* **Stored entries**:
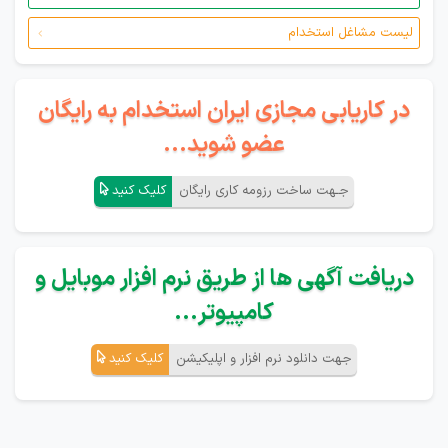
لیست مشاغل استخدام
در کاریابی مجازی ایران استخدام به رایگان
عضو شوید...
جـهت ساخت رزومه کاری رایگان
کلیک کنید
دریافت آگهی ها از طریق نرم افزار موبایل و
کامپیوتر...
جهت دانلود نرم افزار و اپلیکیشن
کلیک کنید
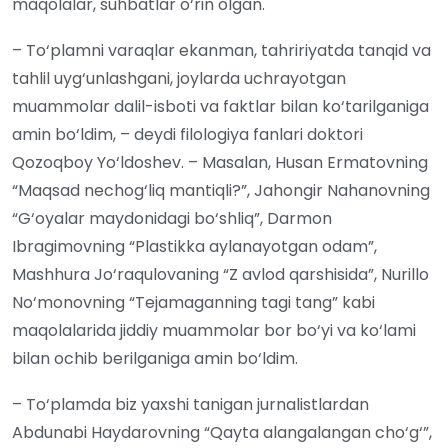
maqolalar, suhbatlar o‘rin olgan.
– To‘plamni varaqlar ekanman, tahririyatda tanqid va
tahlil uyg‘unlashgani, joylarda uchrayotgan
muammolar dalil-isboti va faktlar bilan ko‘tarilganiga
amin bo‘ldim, – deydi filologiya fanlari doktori
Qozoqboy Yo‘ldoshev. – Masalan, Husan Ermatovning
“Maqsad nechog‘liq mantiqli?”, Jahongir Nahanovning
“G‘oyalar maydonidagi bo‘shliq”, Darmon
Ibragimovning “Plastikka aylanayotgan odam”,
Mashhura Jo‘raqulovaning “Z avlod qarshisida”, Nurillo
No‘monovning “Tejamaganning tagi tang” kabi
maqolalarida jiddiy muammolar bor bo‘yi va ko‘lami
bilan ochib berilganiga amin bo‘ldim.
– To‘plamda biz yaxshi tanigan jurnalistlardan
Abdunabi Haydarovning “Qayta alangalangan cho‘g‘”,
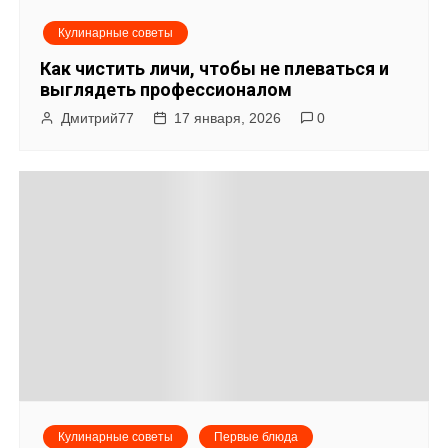
Кулинарные советы
Как чистить личи, чтобы не плеваться и
выглядеть профессионалом
Дмитрий77
17 января, 2026
0
Кулинарные советы
Первые блюда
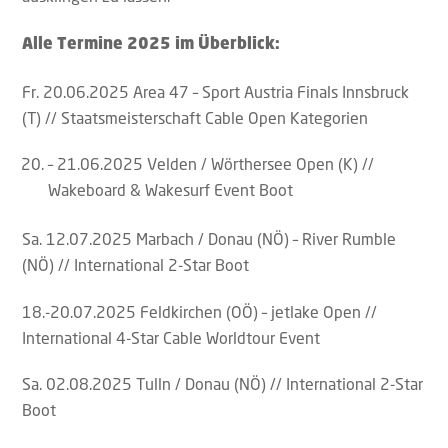
Alle Termine 2025 im Überblick:
Fr. 20.06.2025 Area 47 – Sport Austria Finals Innsbruck
(T) // Staatsmeisterschaft Cable Open Kategorien
– 21.06.2025 Velden / Wörthersee Open (K) //
Wakeboard & Wakesurf Event Boot
Sa. 12.07.2025 Marbach / Donau (NÖ) – River Rumble
(NÖ) // International 2-Star Boot
18.-20.07.2025 Feldkirchen (OÖ) – jetlake Open //
International 4-Star Cable Worldtour Event
Sa. 02.08.2025 Tulln / Donau (NÖ) // International 2-Star
Boot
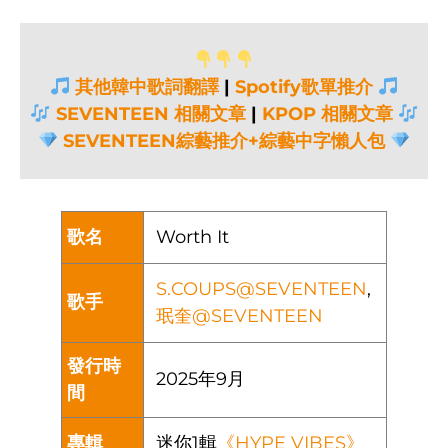
其他韓中歌詞翻譯
|
Spotify歌單推介
SEVENTEEN 相關文章
|
KPOP 相關文章
SEVENTEEN綜藝推介+綜藝中字懶人包
歌名
Worth It
S.COUPS@SEVENTEEN
,
歌手
珉奎@SEVENTEEN
發行時
2025年9月
間
專輯
迷你1輯
《HYPE VIBES》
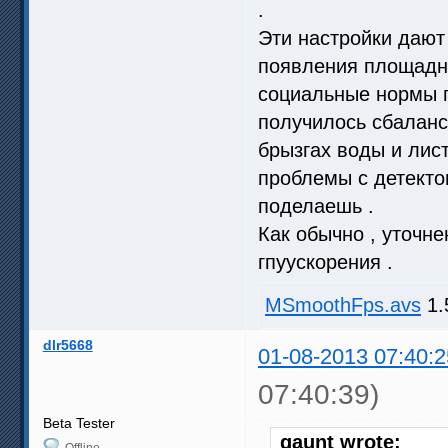
.
Эти настройки дают
появления площадны
социальные нормы п
получилось сбаланс
брызгах воды и лист
проблемы с детектом
поделаешь .
Как обычно , уточне
гпуускорения .
MSmoothFps.avs
1.
dlr5668
01-08-2013 07:40:2
07:40:39)
Beta Tester
gaunt wrote:
Offline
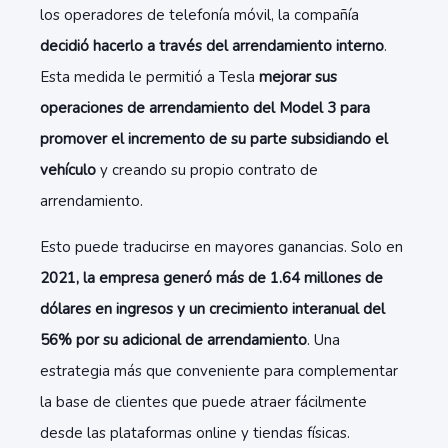
los operadores de telefonía móvil, la compañía
decidió hacerlo a través del arrendamiento interno
.
Esta medida le permitió a Tesla
mejorar sus
operaciones de arrendamiento del Model 3 para
promover el incremento de su parte subsidiando el
vehículo
y creando su propio contrato de
arrendamiento.
Esto puede traducirse en mayores ganancias. Solo en
2021, la empresa generó más de 1.64 millones de
dólares en ingresos y un crecimiento interanual del
56% por su adicional de arrendamiento
. Una
estrategia más que conveniente para complementar
la base de clientes que puede atraer fácilmente
desde las plataformas online y tiendas físicas.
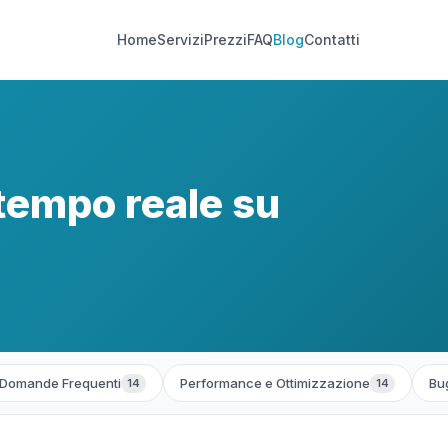
Home
Servizi
Prezzi
FAQ
Blog
Contatti
 tempo reale su
Domande Frequenti
Performance e Ottimizzazione
Bug
14
14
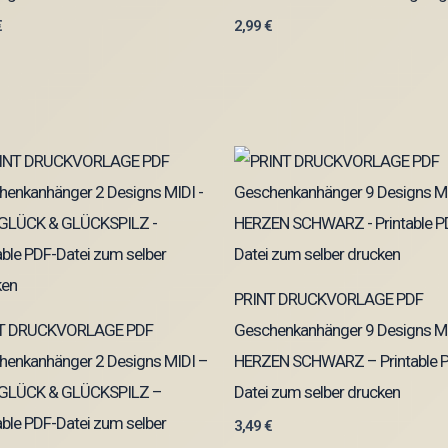
€
2,99
€
PRINT DRUCKVORLAGE PDF
T DRUCKVORLAGE PDF
Geschenkanhänger 9 Designs M
henkanhänger 2 Designs MIDI –
HERZEN SCHWARZ – Printable 
 GLÜCK & GLÜCKSPILZ –
Datei zum selber drucken
able PDF-Datei zum selber
3,49
€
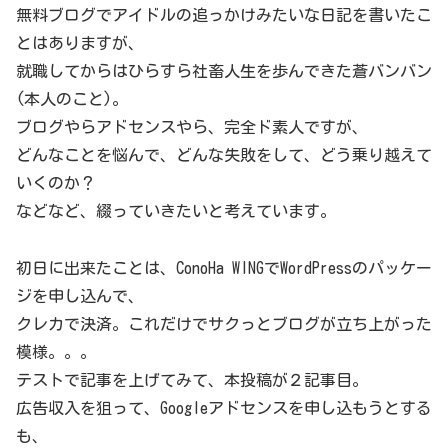
無料ブログでアイドルの追っかけみたいな日記を書いたこ
とはありますが、
就職してからはひらすら社畜人生を歩んできた蒼バンバン
(本人のこと)。
ブログやらアドセンスやら、完全ド素人ですが、
どんなことを悩んで、どんな失敗をして、どう乗り越えて
いくのか？
などなど、綴っていきたいと考えています。
初日に出来たことは、ConoHa WINGでWordPressのパッケー
ジを申し込んで、
クレカで決済。これだけでサクっとブログが立ち上がった
模様。。。
テストで記事を上げてみて、本投稿が２記事目。
広告収入を狙って、Googleアドセンスを申し込もうとする
も、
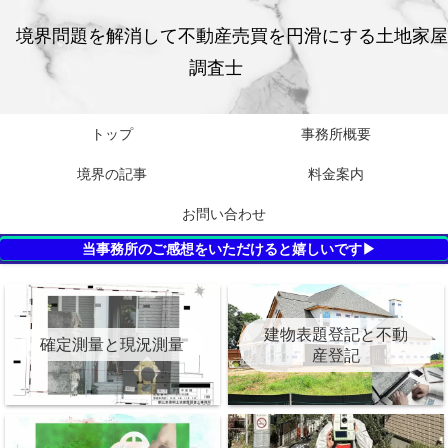
境界問題を解消して不動産売買を円滑にする土地家屋
調査士
トップ
事務所概要
境界の記事
料金案内
お問い合わせ
当事務所のご感想をいただけると嬉しいです▶
建物表題登記と不動
確定測量と現況測量
産登記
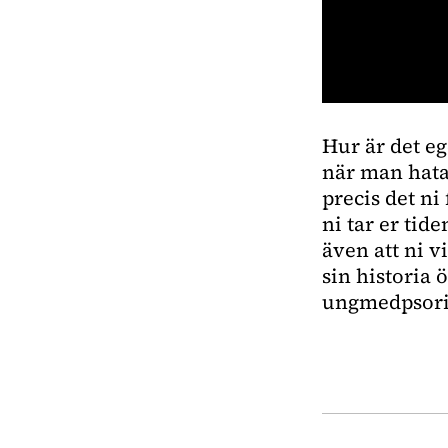
0
seconds
Hur är det e
of
1
när man hata
minute,
18
precis det ni
seconds
Volume
ni tar er tide
0%
även att ni v
sin historia 
ungmedpsoria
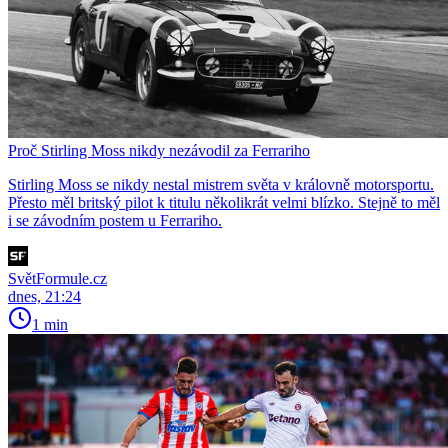
Proč Stirling Moss nikdy nezávodil za Ferrariho
Stirling Moss se nikdy nestal mistrem světa v královně motorsportu.
Přesto měl britský pilot k titulu několikrát velmi blízko. Stejně to měl
i se závodním postem u Ferrariho.
SvětFormule.cz
dnes, 21:24
1 min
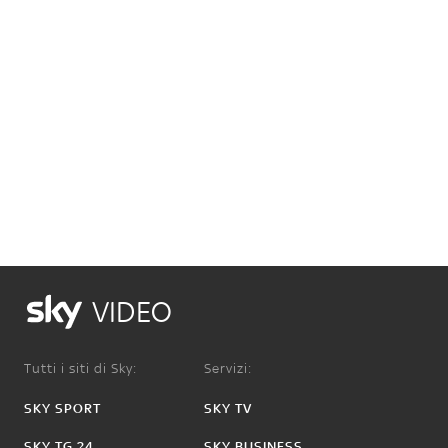
VIDEO
Tutti i siti di Sky:
Servizi:
SKY SPORT
SKY TV
SKY TG 24
SKY BUSINESS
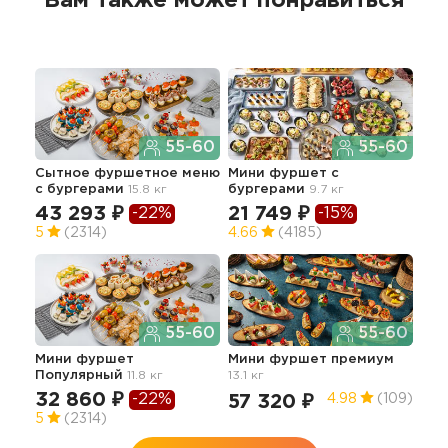
Вам также может понравиться
55-60
55-60
Сытное фуршетное меню
Мини фуршет с
Мин
с бургерами
15.8 кг
бургерами
9.7 кг
зак
43 293 ₽
21 749 ₽
-22%
-15%
45
5
(2314)
4.66
(4185)
55-60
55-60
Лег
Гр
Мини фуршет
Мини фуршет премиум
Популярный
11.8 кг
13.1 кг
55
32 860 ₽
-22%
57 320 ₽
4.98
(109)
5
5
(2314)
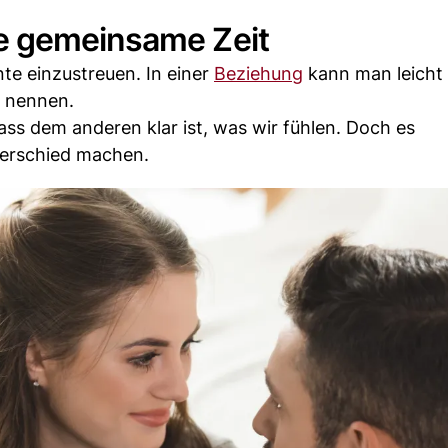
e gemeinsame Zeit
te einzustreuen. In einer
Beziehung
kann man leicht
u nennen.
dass dem anderen klar ist, was wir fühlen. Doch es
erschied machen.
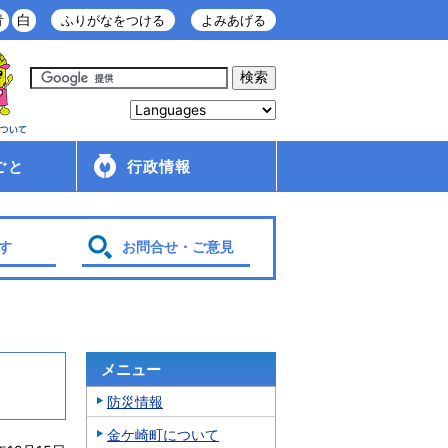
青
白
ふりがなをつける
よみあげる
ごと
行政情報
庁舎案内
金ケ崎町の紹介
移住・定住情報
行政配布文書
広報
入札・契約情報
条例・規則
財政
管理財産
人事・給与
採用情報
行政改革・行政評価
議会
選挙
各種計画
す
お問合せ・ご意見
メニュー
防災情報
金ケ崎町について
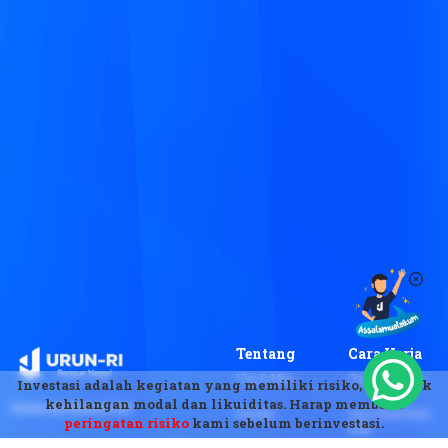
Tentang
Cara Kerja
Visi & Misi
Cara Investasi
Investasi adalah kegiatan yang memiliki risiko, termasuk
kehilangan modal dan likuiditas. Harap membaca
Berizin dan diawasi oleh
Kontak
Cara Penerbitan
peringatan risiko
kami sebelum berinvestasi.
Efek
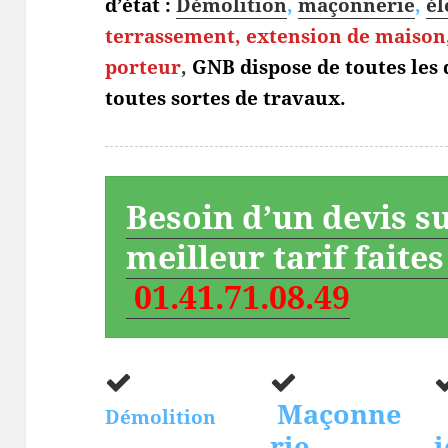
d’état :
Démolition
,
maçonnerie
,
él
terrassement,
extension de maison,
porteur
,
GNB dispose de toutes les
toutes sortes de travaux.
Besoin d’un devis s
meilleur tarif faite
01.41.71.08.49
Maçonne
Démolition
rie
i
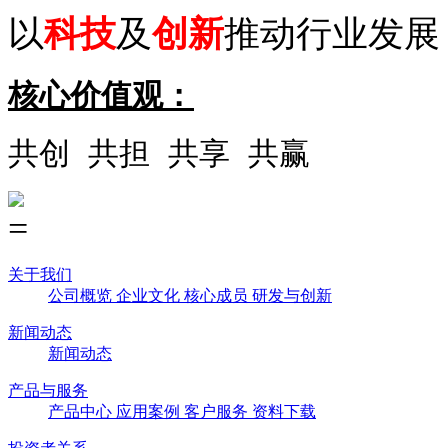
以
科技
及
创新
推动行业发展
核心价值观：
共创 共担 共享 共赢
关于我们
公司概览
企业文化
核心成员
研发与创新
新闻动态
新闻动态
产品与服务
产品中心
应用案例
客户服务
资料下载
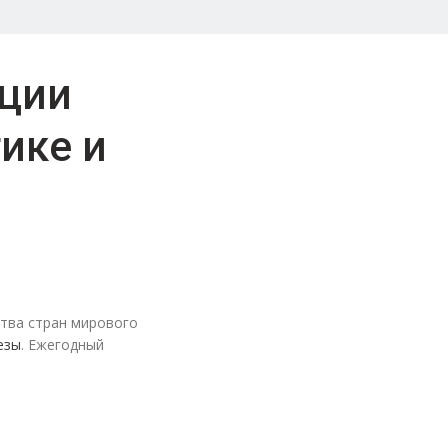
ации
ике и
й
тва стран мирового
езы
. Ежегодный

* **WHAT THE TASK ASKS**: Collect from the data above every line that includes "arrendamiento".

* **EXERCISE SOLUTION**:
decidió hacerlo a través del arrendamiento interno
operaciones de arrendamiento del Model 3 para
arrendamiento.
56% por su adicional de arrendamiento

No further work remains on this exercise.